Let the Raspberry Pi Monitor Energy

If you are looking for monitoring energy remotely, an open source system that uses the ever-popular single board computer, the Raspberry Pi (RBPi) may be suitable. The company, OpenEnergyMonitor, makes the open-source tools for monitoring energy, and at present, they are using the RBPi3. According to their co-founder Glyn Hudson, the aim of OpenEnergyMonitor is to help people understand and relate to how they use energy from their energy systems, and the challenges of sustainable energy.

The system uses five main units. Users can assemble and configure these to work in a variety of applications. Both hardware and software in the system is fully open-source, and the hardware is based on Arduino and RBPi platforms. Users can opt to use the system for monitoring home energy, monitoring solar PV, and or monitoring temperature and humidity.


When configuring the OpenEnergyMonitor system, emonPi, as a simple home energy monitoring system, it allows measuring the daily energy consumption and analyzing real-time power use. The all-in-one energy-monitoring unit, emonPi is a simple installation based on the RBPi, requiring only an Ethernet or Wi-Fi connection at the meter location.

Clip-on CT sensors on the emonPi enable it to monitor independently two single-phase AC circuits simultaneously. While the emonPi can monitor temperature, it has an optical pulse sensor to interface directly with the utility meters, which means the emonPi has to be installed next to the utility meter.

The emonPi comes with Emoncms, the open-source web application. This helps in logging and visualizing energy use along with other environmental data such as temperature and humidity. It has two power outlets and requires Ethernet or Wi-Fi to transfer data. The RBPi operates on a pre-built OS on an SD card included with the energy monitor. The 5 VDC power required has to be fed in from an external power supply unit.

As power is the product of voltage and current, the emonPi requires an AC-AC voltage sensor adaptor and a clip-on CT sensor. While the emonPi comes with one CT sensor as standard, it can accept two CT sensors.


For remote monitoring, users can use emonTx, a remote sensor node as an alternative to emonPi.

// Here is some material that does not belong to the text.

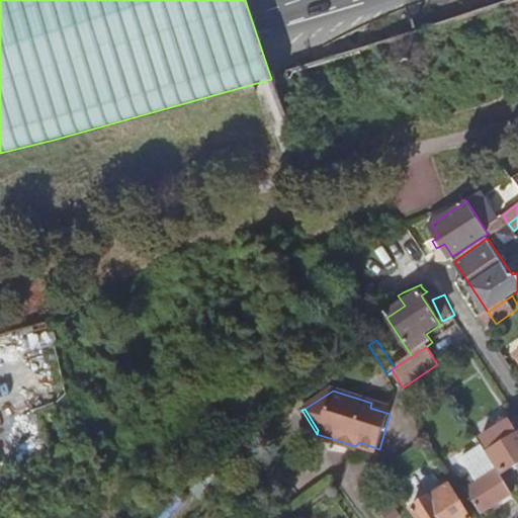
[(481,444),(485,451),(494,446),(486,433),(477,439),(481,444)]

The emonTx runs as a standalone unit, with an ESP8266 Wi-Fi module running EmonESP. This can post directly to Emoncms without using emonPi or emonBase.

Users can monitor a maximum of four single-phase AC circuits with the clip-on CT sensors using the emonTx. A plug-in AC-AC adaptor powers the unit, and provides the AC voltage sample, which the emonTx uses for real-time power calculations. If AC power is not available, emonTx can be powered using four AA type batteries.

Optional LED Pulse Sensor for Utility Meter

This sensor allows interfacing directly with utility meters that have LED pulse output. It is compatible with emonTx and emonPi, and reports the exact amount of energy as the utility meter does. Although best used together with clip-on CT sensors, the LED pulse sensor cannot measure instantaneous power.


This is a web-connected gateway, consisting of an RBPi and RFM69Pi RF receiver board. It receives data via a low power RF carrier at 433 MHz from emonTx or emonTH and offers local and remote data logging using Emoncms.